Unloading data examples

Examples of unloading data using dsbulk.

Unloading is the process of using the dsbulk unload command to extract data from a database table into a CSV or JSON file. Many dsbulk options used in loading and unloading are the same.
Tip: The dsbulk command examples often show a parameter such as -url filename.csv or -url filename.json. Optionally, you can load or unload data from/to compressed CSV or JSON files. For details, refer to the --connector.(csv|json).compression option.

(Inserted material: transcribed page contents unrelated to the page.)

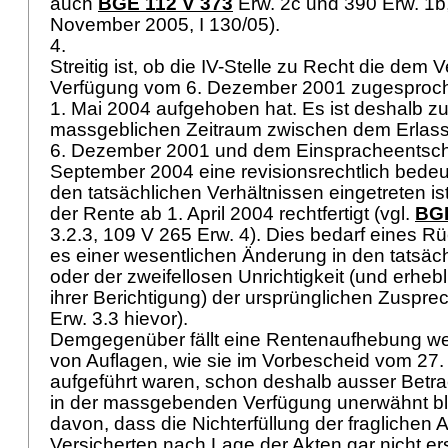
auch
BGE 112 V 373
Erw. 2c und 390 Erw. 1b,
November 2005, I 130/05).
4.
Streitig ist, ob die IV-Stelle zu Recht die dem 
Verfügung vom 6. Dezember 2001 zugesproch
1. Mai 2004 aufgehoben hat. Es ist deshalb zu
massgeblichen Zeitraum zwischen dem Erlas
6. Dezember 2001 und dem Einspracheentsch
September 2004 eine revisionsrechtlich bede
den tatsächlichen Verhältnissen eingetreten is
der Rente ab 1. April 2004 rechtfertigt (vgl.
BGE
3.2.3, 109 V 265 Erw. 4). Dies bedarf eines R
es einer wesentlichen Änderung in den tatsäc
oder der zweifellosen Unrichtigkeit (und erhe
ihrer Berichtigung) der ursprünglichen Zuspre
Erw. 3.3 hievor).
Demgegenüber fällt eine Rentenaufhebung we
von Auflagen, wie sie im Vorbescheid vom 27
aufgeführt waren, schon deshalb ausser Betrac
in der massgebenden Verfügung unerwähnt b
davon, dass die Nichterfüllung der fraglichen
Versicherten nach Lage der Akten gar nicht erst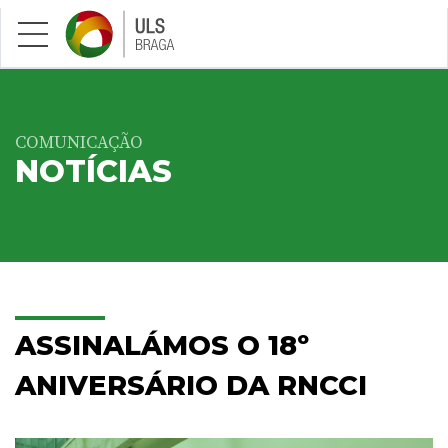
Saltar para conteúdo principal
COMUNICAÇÃO
NOTÍCIAS
ASSINALÁMOS O 18º
ANIVERSÁRIO DA RNCCI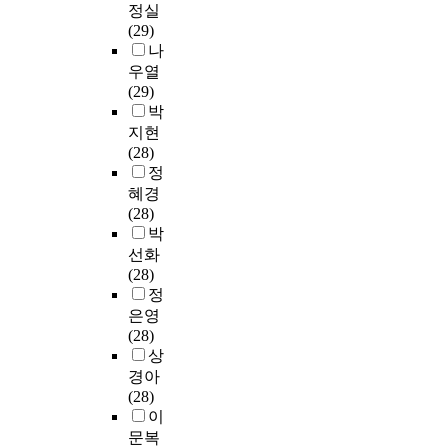
정실
(29)
나
우열
(29)
박
지현
(28)
정
혜경
(28)
박
선화
(28)
정
은영
(28)
상
경아
(28)
이
문복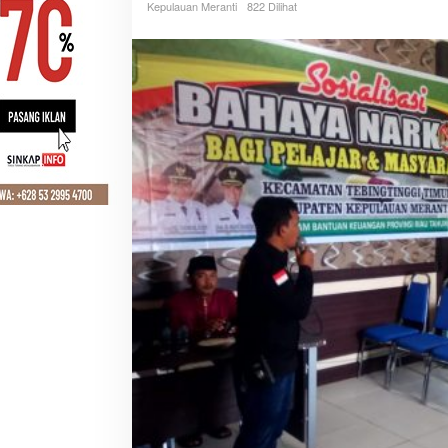
Kepulauan Meranti
822 Dilihat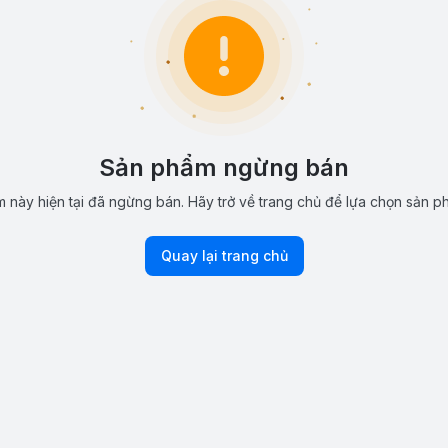
Sản phẩm ngừng bán
 này hiện tại đã ngừng bán. Hãy trở về trang chủ để lựa chọn sản p
Quay lại trang chủ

Databases supported by DataStax Bulk Loader

DataStax Bulk Loader for Apache Cassandra® supports the use of the dsbulk load, dsbulk unload, and dsbulk count commands with:
  • DataStax Astra cloud databases
  • DataStax Enterprise (DSE) 4.7 and later databases
  • Open source Apache Cassandra® 2.1 and later databases

dsbulk unload examples

Unload data to stdout from the ks1.table1 table in a cluster with a localhost contact point. Column names in the table map to field names in the data. Field names must be emitted in a header row in the output:
dsbulk unload -k ks1 -t table1
Unload data to stdout from the ks1.table1 table and gzip the result:
dsbulk unload -k ks1 -t table1 | gzip > table1.gz
Unload data to a local directory (which may not yet exist):
dsbulk unload -url ~/data-export -k ks1 -t table1
Unload data on a cluster with authentication and SSL enabled:
dsbulk unload -h '["fe80::f861:3eff:fe1d:9d7a"]' -u myaccount -p mypassword 
      --driver.auth.provider DsePlainTextAuthProvider 
      --driver.ssl.provider JDK 
      --driver.ssl.keystore.path /etc/dse/keystores/client.keystore 
      --driver.ssl.keystore.password mysslkspass 
      --driver.ssl.truststore.path /etc/dse/keystores/client.truststore 
      --driver.ssl.truststore.password myssltrustpass 
      -k mykeyspace -t mytable -url mytable_backup

For more details, refer to SSL options.

Unload and count data from a materialized view named health_data_mv to a local directory:
dsbulk unload count -k healthcare -t health_data_mv -url ~/export-mv
Note: In DataStax Bulk Loader 1.3.2 and later, you can use dsbulk unload count and specify a materialized view on the -t or --table option. Previously, you could only use dsbulk unload count with tables. For related information, refer to Creating a materialized view.
Unload data using a search index:
dsbulk unload -query 
  "SELECT id, petal_length, petal_width, sepal_length, sepal_width, species 
    FROM dsbulkblog.iris_with_id 
    WHERE solr_query = '{\\\"q\\\": \\\"species:Iris-setosa\\\"}'"
 --executor.continuousPaging.enabled false
where a search index exists for the table iris_with_id. Continuous Paging must be disabled because DSE Search does not work with that feature. The solr_query requires double-escaping of the double-quotes in the solr_query string.
Restriction: Faceted queries are not supported.
Unload data using a CQL query using function calls:
dsbulk unload -query 
  "SELECT id, species, writetime(species) AS TIMESTAMP, ttl(species) AS TTL FROM dsbulkblog.iris_with_id"